Open AakashKumarNain opened 1 year ago
For the context: #1201 and subsequently https://github.com/keras-team/keras/issues/18419
Thanks for the context @shivance
Do you have pointers for the second question as well?
cc: @mattdangerw
@AakashKumarNain May be you could directly use : TokenAndPositionEmbedding
That would require me to train the models again
I tried replacing the custom PositionalEmbedding
layer with the TokenAndPositionEmbedding layer, and the training stats are way off now.
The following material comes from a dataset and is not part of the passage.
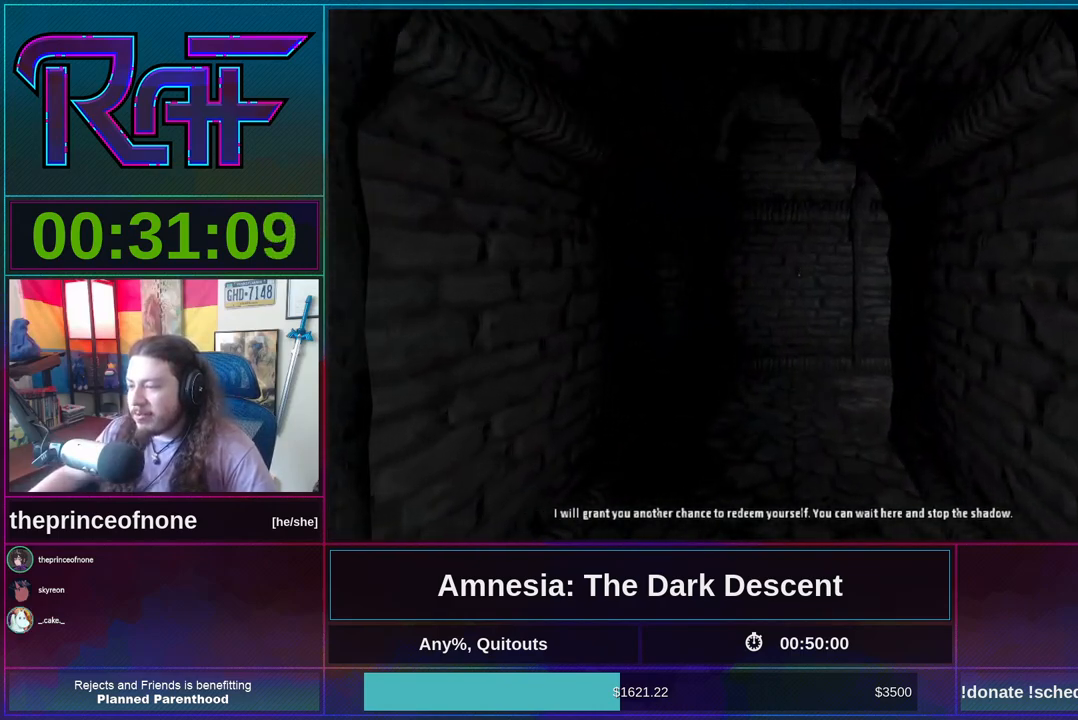
{"keys": ["shift", "w"], "mouse": [], "events": [[233, "mouse_wheel_down", "down"], [433, "mouse_wheel_down", "up"]]}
A few interesting points:
QQ: After we made that change, did we train some models to validate that it is working as expected, especially for pretraining tasks?
@AakashKumarNain if the initialization isn't optimal could you try to override the embeddings_initializer
arg and report back any strong findings?
Unfortunately e2e tests for training workflows are extremely expensive and problem specific.
Unfortunately e2e tests for training workflows are extremely expensive and problem specific.
@jbischof I understand but common tasks like pretraining a BERT like model on a small dataset (e.g. Wikitext) don't take too much of time. The problem with not doing this exercise after a breaking change is that unless you train the model, you won't know if the changes broke something else. Loading weights and testing some outputs doesn't give a full picture about a breaking change.
@AakashKumarNain sorry about the breakage here!
For the original question above... would it work to replace the token_embedding
with a keras_nlp.layers. ReversibleEmbedding, and pass that token embedding to the masked language model head?
class PositionalEmbedding(layers.Layer):
def __init__(self, seq_length, input_dim, output_dim, **kwargs):
super().__init__(**kwargs)
self.seq_length = seq_length
self.input_dim = input_dim
self.output_dim = output_dim
self.token_embeddings = keras_nlp.layers.ReversibleEmbedding(input_dim=input_dim, output_dim=output_dim)
self.position_embeddings = layers.Embedding(input_dim=seq_length, output_dim=output_dim)
self.supports_masking = True
...
embedding = PositionalEmbedding(...)
masked_lm_head = keras_nlp.layers.MaskedLMHead(
embedding=embedding.token_embeddings,
activation=...,
)(encoded_tokens, masked_positions)
If your custom layer is registered as serializable, you should be able to just reload the old model I think. But hard to know without knowing the full way you are serializing. You could also consider doing old_model.save_weights(...)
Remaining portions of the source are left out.